Aram started working on it.

We should do this in order to be competitive with other vendors.

We should also stay compatible with the old implementation.

HAProxy

A customer also basically want that to put BIND behind a dnsdist instance (despite trying to find ways to solve the problem in different ways)

Artem: I believe that they want PROXYv2 protocol: https://www.haproxy.org/download/1.8/doc/proxy-protocol.txt

Session 2

Attendees: Ondrej, Michał K., Michal N., Petr, Aram, Artem, Matthijs, Mark, Greg, Cathy, Vicky.

Improvements to dnssec-policy

We could add these features to dnssec-policy:

  1. Offline KSK
  2. key sharing
  3. RFC 5011
  4. parent-child synchronization (submit DS)

How important are they?

Cathy - request for 2 parallel signers (Shumon's RFC and testing to look at ... https://datatracker.ietf.org/doc/html/rfc8901

RIPE NCC has something like this, someone should ask Anand

Matthijs - It should work, but it isn't tested or documented. There are some known bug reports.

ACTION: Gitlab issue to document multisigner models that are known to work and that we would recommend ...

Also have tests.

Can we think of anything else we could do that would make it easier for the unsigned to start signing? Perhaps some way to do a test, or some confidence-builder?

Mark - problem is resolvers that don't properly handle DNSSEC failure modes (?)

Matthijs - We hardly can't make it easier in the code, except for perhaps "submit DS" parent-child synchronization. Knot has something like this.

Matthijs - possibly more documentation (Vicky thinks this might be more scary than helpful)

Vicky - more documentation, or tools (similar to "endscomp") to verify people's setup.

But folks already use "DNSViz".

Mark - Perhaps scan CDS, doing dns updates with tsig (possible solution for enterprise) Ondrej - logging - I found this CDS, you could add it by doing X Matthijs - but how useful is this feature. It is quite some work and only will be useful for some edge case enterprise scenarios.
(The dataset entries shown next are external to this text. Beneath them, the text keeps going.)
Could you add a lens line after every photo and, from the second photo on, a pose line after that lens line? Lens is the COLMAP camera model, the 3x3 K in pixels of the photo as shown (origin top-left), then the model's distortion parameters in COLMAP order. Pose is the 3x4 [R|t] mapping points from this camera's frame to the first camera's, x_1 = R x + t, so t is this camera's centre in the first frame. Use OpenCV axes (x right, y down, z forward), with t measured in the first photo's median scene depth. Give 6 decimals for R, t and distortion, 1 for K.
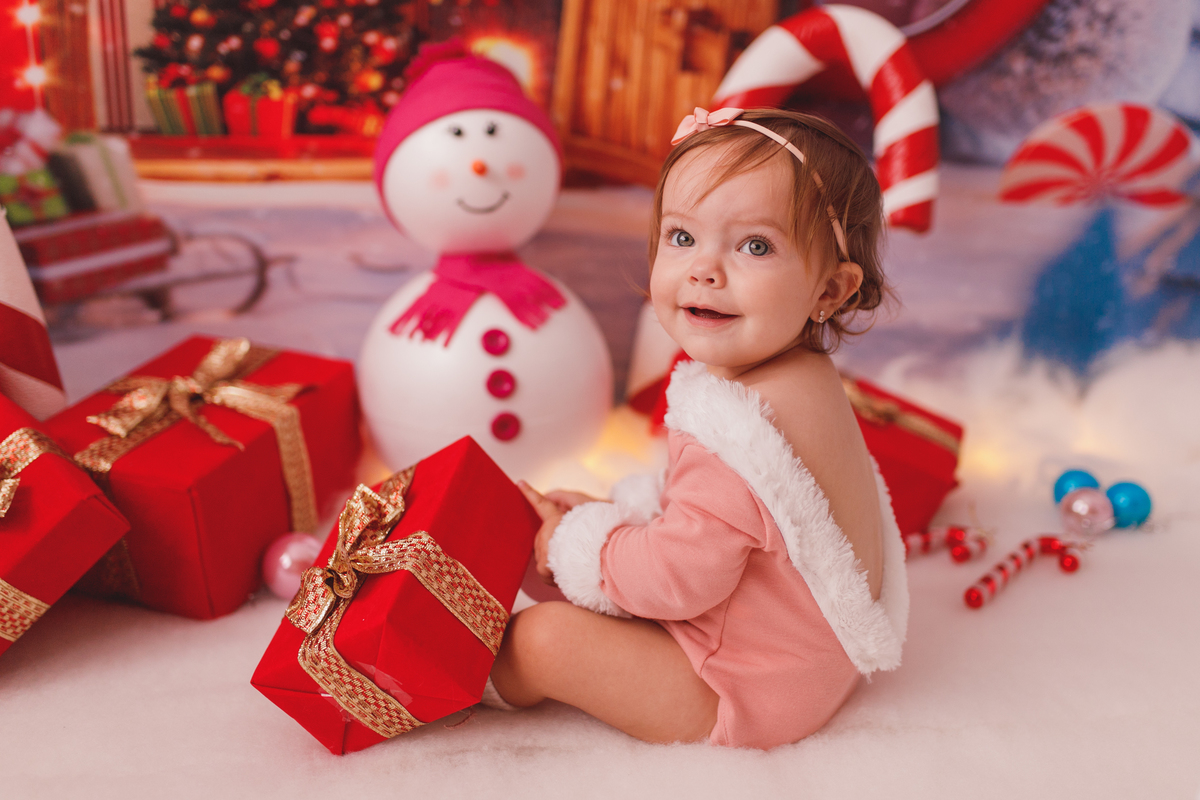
lens RADIAL K [[1217.1, 0, 627.5], [0, 1217.1, 420.5], [0, 0, 1]] dist [-0.012513, 0.002510]
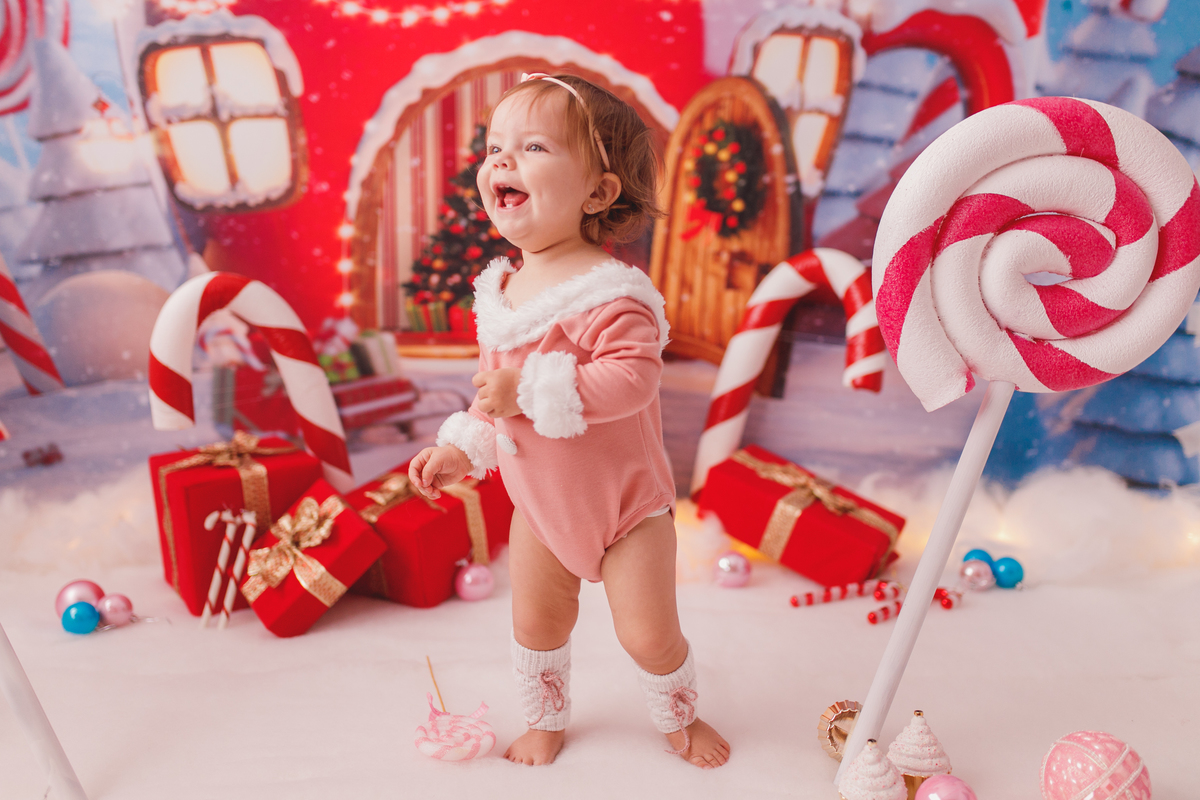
lens RADIAL K [[1230.8, 0, 600.0], [0, 1230.8, 400.0], [0, 0, 1]] dist [-0.003844, 0.007800]
pose [[0.978070, 0.009731, -0.208047, 0.227413], [-0.034829, 0.992484, -0.117316, 0.052153], [0.205341, 0.121989, 0.971058, -0.597817]]
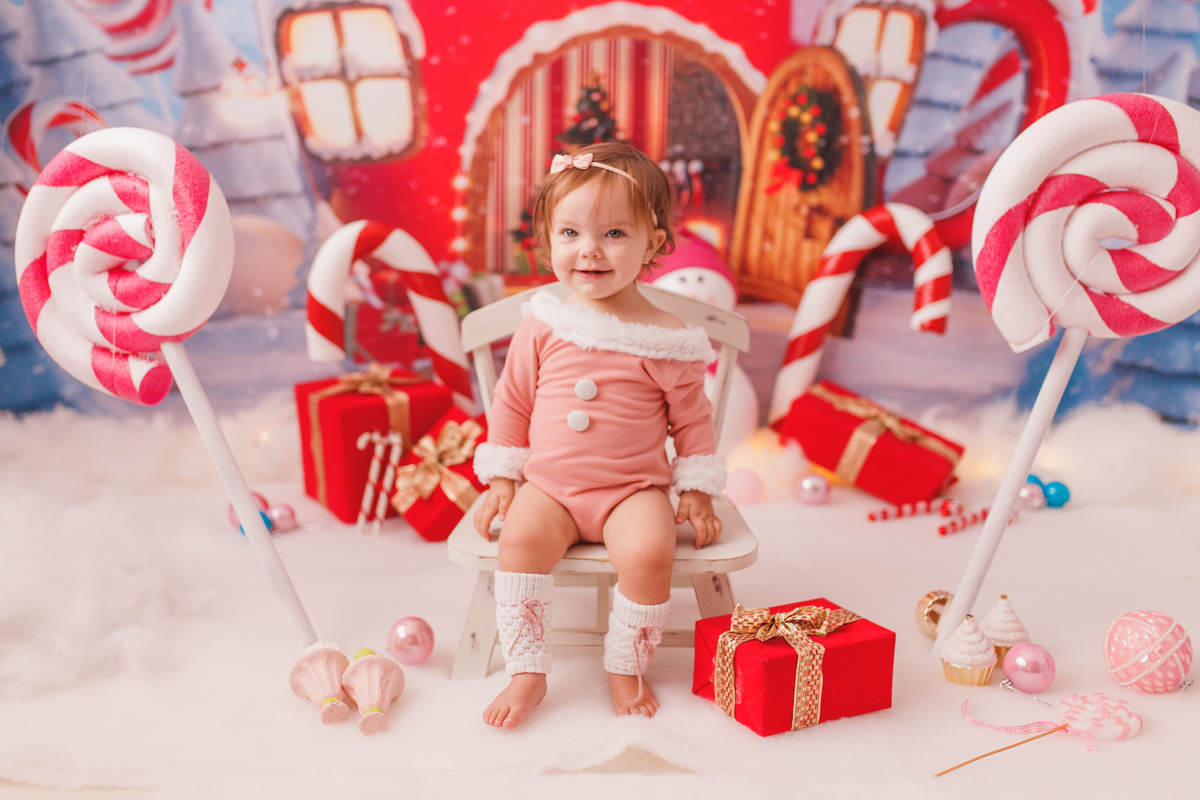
lens RADIAL K [[1330.1, 0, 562.1], [0, 1330.1, 401.0], [0, 0, 1]] dist [-0.004804, 0.015085]
pose [[0.979302, 0.030572, -0.200085, 0.096439], [-0.045049, 0.996654, -0.068204, 0.095257], [0.197330, 0.075806, 0.977402, -0.963366]]
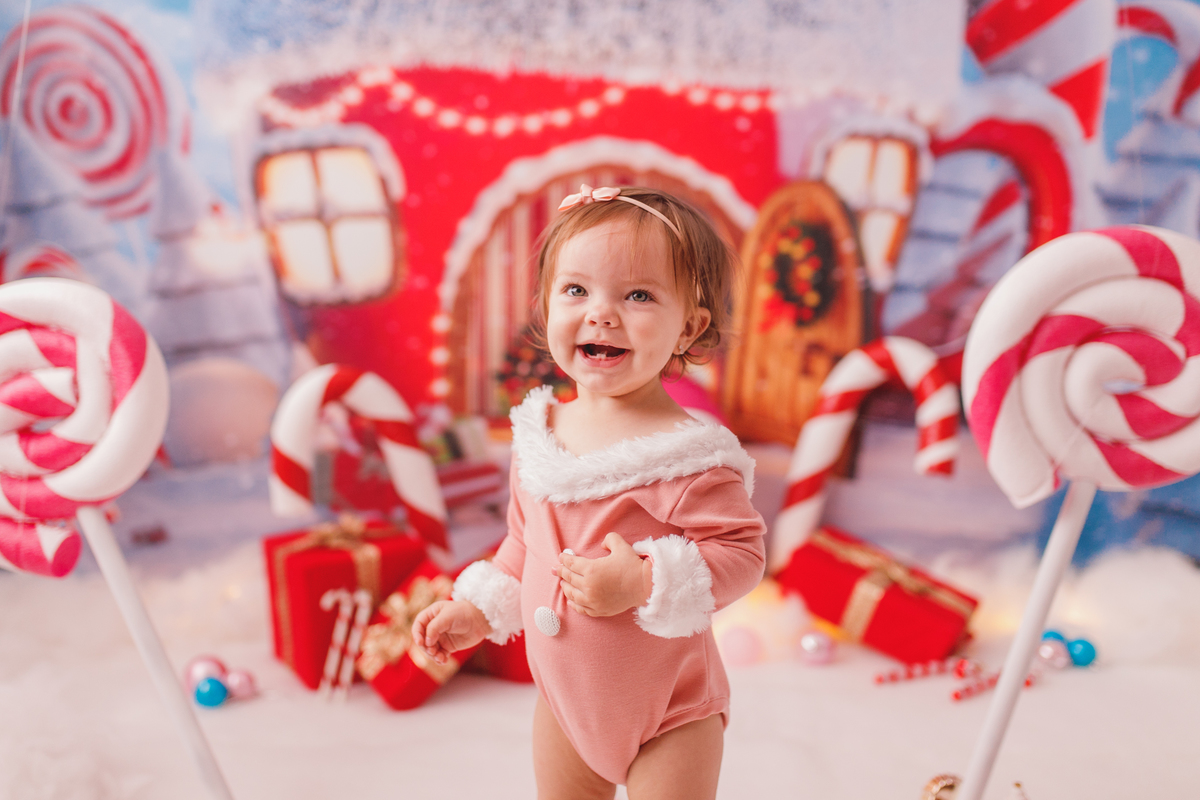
lens RADIAL K [[1311.3, 0, 565.0], [0, 1311.3, 360.7], [0, 0, 1]] dist [-0.004964, 0.002647]
pose [[0.972483, -0.007210, -0.232863, 0.154012], [-0.037760, 0.981428, -0.188078, 0.042350], [0.229895, 0.191696, 0.954149, -0.827633]]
TLD's wont use this because of the high number of child zones.

Ondrej - .cz had key sharing, but when the CDS was deployed it ruined this solution. Maybe someone could write a KB explaining why CDS is better than key sharing. Petr - some idea related to sharing keys stored in HSM, walked it back because nobody wants to do more work with HSMs

Ondrej - use case for offline ksks = tlds (we have a lot of TLDs running BIND, but aren't aware of any of them asking for this)
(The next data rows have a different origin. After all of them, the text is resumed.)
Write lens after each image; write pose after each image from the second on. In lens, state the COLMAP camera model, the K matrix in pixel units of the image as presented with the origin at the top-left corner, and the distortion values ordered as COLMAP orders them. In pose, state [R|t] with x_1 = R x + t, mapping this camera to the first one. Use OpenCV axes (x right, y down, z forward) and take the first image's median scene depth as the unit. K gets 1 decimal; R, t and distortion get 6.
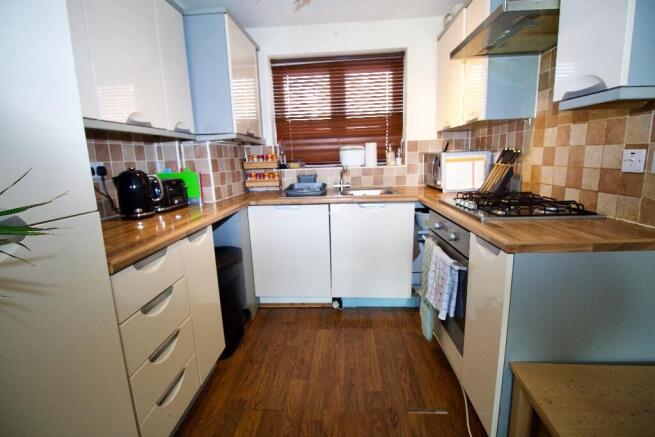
lens RADIAL K [[307.7, 0, 326.5], [0, 307.7, 215.2], [0, 0, 1]] dist [-0.004792, -0.001968]
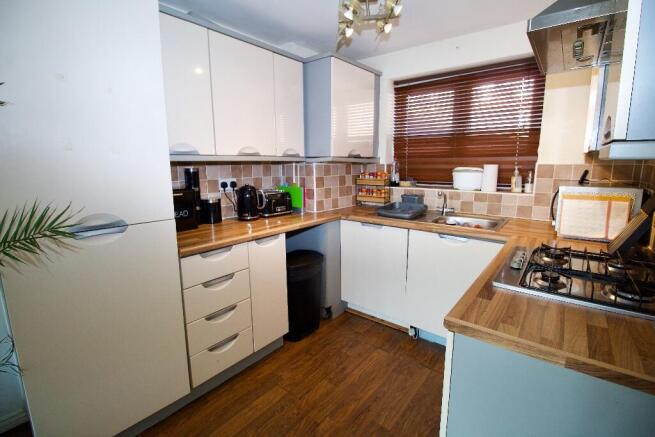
lens RADIAL K [[307.7, 0, 324.2], [0, 307.7, 214.9], [0, 0, 1]] dist [-0.004792, -0.001968]
pose [[0.810213, 0.129072, -0.571747, 0.350015], [-0.131082, 0.990647, 0.037885, -0.083482], [0.571290, 0.044251, 0.819555, 0.037513]]
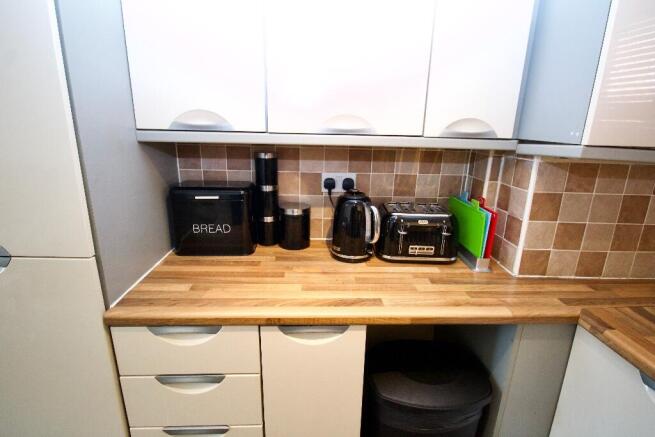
lens RADIAL K [[326.4, 0, 323.2], [0, 326.4, 217.5], [0, 0, 1]] dist [-0.007352, -0.000740]
pose [[0.110398, 0.308784, -0.944704, 0.070387], [-0.211623, 0.936020, 0.281215, -0.213568], [0.971096, 0.168876, 0.168681, 0.592834]]
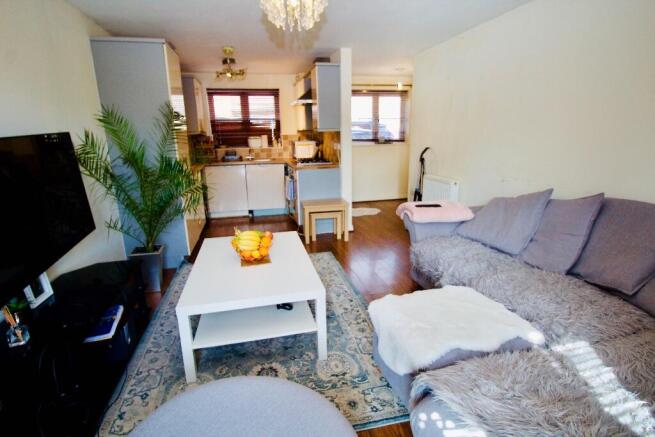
lens RADIAL K [[326.4, 0, 327.3], [0, 326.4, 220.0], [0, 0, 1]] dist [-0.007352, -0.000740]
pose [[0.955690, -0.058090, 0.288586, -0.125263], [0.040864, 0.997024, 0.065366, 0.226019], [-0.291525, -0.050677, 0.955220, -1.390138]]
In other words, most of these features don't have a high priority, should only be done upon request, with the exception of RFC 5011.
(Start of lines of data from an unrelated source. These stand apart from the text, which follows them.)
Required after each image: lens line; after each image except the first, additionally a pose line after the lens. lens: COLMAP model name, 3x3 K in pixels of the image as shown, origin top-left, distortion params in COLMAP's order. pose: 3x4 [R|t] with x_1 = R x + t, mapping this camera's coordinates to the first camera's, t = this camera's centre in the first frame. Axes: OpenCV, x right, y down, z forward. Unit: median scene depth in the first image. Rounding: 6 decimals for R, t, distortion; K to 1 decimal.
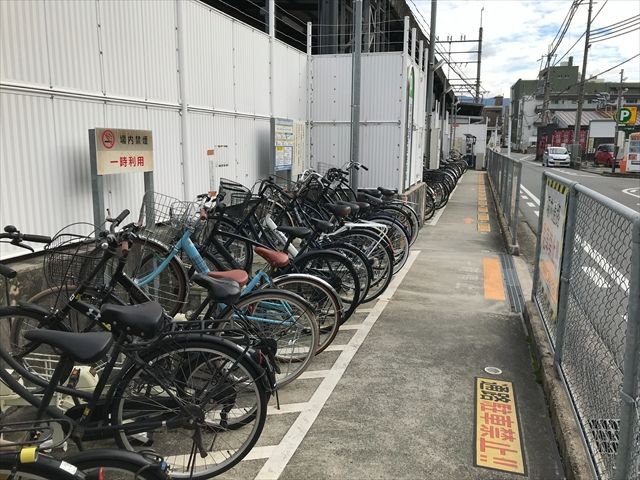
lens RADIAL K [[517.0, 0, 320.0], [0, 517.0, 240.0], [0, 0, 1]] dist [-0.002579, -0.002086]
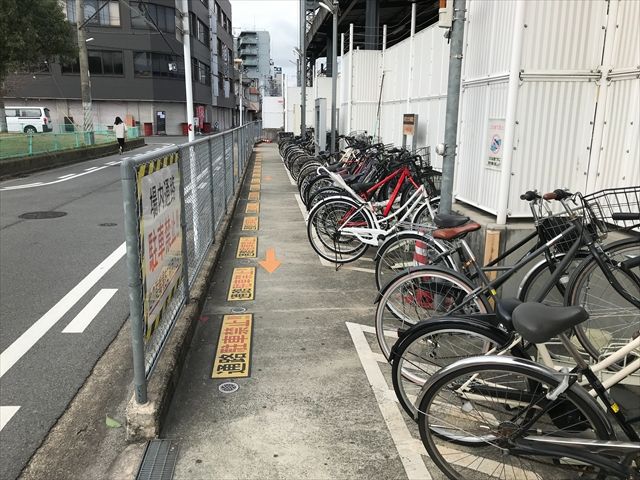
lens RADIAL K [[517.0, 0, 320.0], [0, 517.0, 240.0], [0, 0, 1]] dist [-0.002579, -0.002086]
pose [[-0.920968, 0.053178, -0.385993, 0.577912], [-0.102896, 0.922283, 0.372567, -0.337651], [0.375807, 0.382840, -0.843921, 1.894924]]
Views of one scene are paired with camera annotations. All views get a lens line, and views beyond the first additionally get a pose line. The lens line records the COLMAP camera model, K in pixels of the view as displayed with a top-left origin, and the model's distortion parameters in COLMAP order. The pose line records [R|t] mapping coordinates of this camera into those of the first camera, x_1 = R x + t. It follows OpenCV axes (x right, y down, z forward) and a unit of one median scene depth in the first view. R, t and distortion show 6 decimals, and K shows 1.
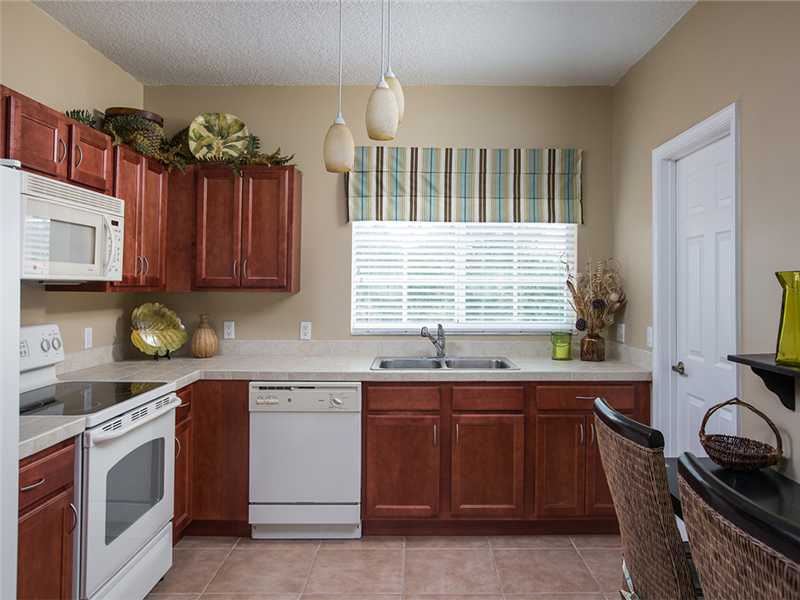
lens RADIAL K [[595.4, 0, 423.8], [0, 595.4, 275.4], [0, 0, 1]] dist [-0.012318, 0.002698]
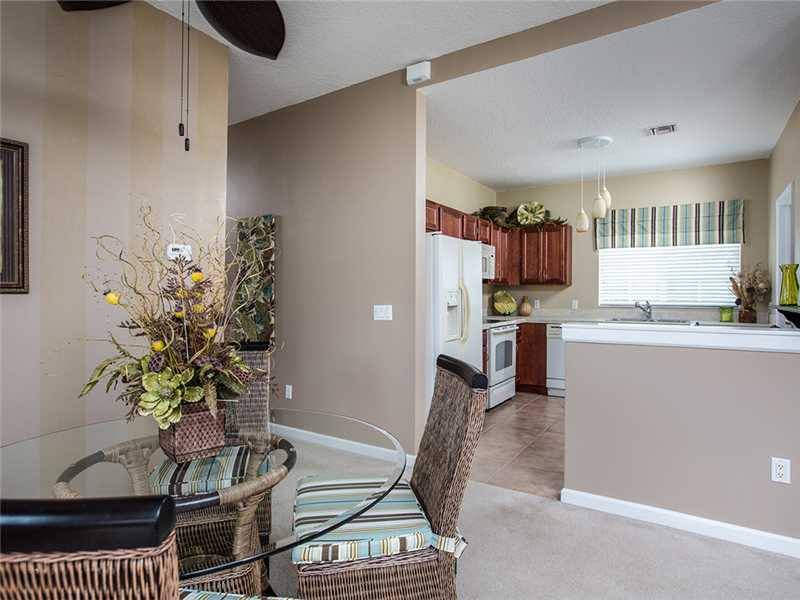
lens RADIAL K [[495.6, 0, 389.3], [0, 495.6, 298.3], [0, 0, 1]] dist [-0.000669, 0.002554]
pose [[0.842984, 0.001054, -0.537937, 0.189297], [0.009208, 0.999823, 0.016388, 0.040245], [0.537859, -0.018768, 0.842826, -0.801225]]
Feature requests from Support

Cathy - statistics and instrumentation around rbtdb and adb. We think there are issues with cache cleaning and locks, but we don't have any statistics or hard data. Like net mgr vs task manager conflicts with 9.16.

Vicky says: we should do the RBTDB refactoring first and have the requirement to instrument it adequately. Sadly, this will not help in the next 2 years, we may be stuck with what we have now in the current releases. Perhaps there is some analysis tool that sweng can provide?

Easy pickings: See - https://gitlab.isc.org/isc-projects/bind9/-/issues?label_name=Customer&milestone_title=BIND+9.19.x&state=all

SWENG tries to pick one or two off these each month.

The main thing Sales would like to see is a more flexible way of using ECS bits, or something like that, for traffic steering and segmentation. This has nothing whatsoever to do with subnets, necessarily, and does not have to be cached (answers don't have to be cached), but there are loads of customers trying to 'service differentiation' by giving more different answers based on who is asking. It is all fine to say that this is evil, but there seems to be a business imperative for a lot of users.

Priorities (from Support)

RBTDB refactoring and better instrumentation around it to make it easier to find out where performance and memory issues are.

Store "startup configuration" and ability to query startup values, including implicit values.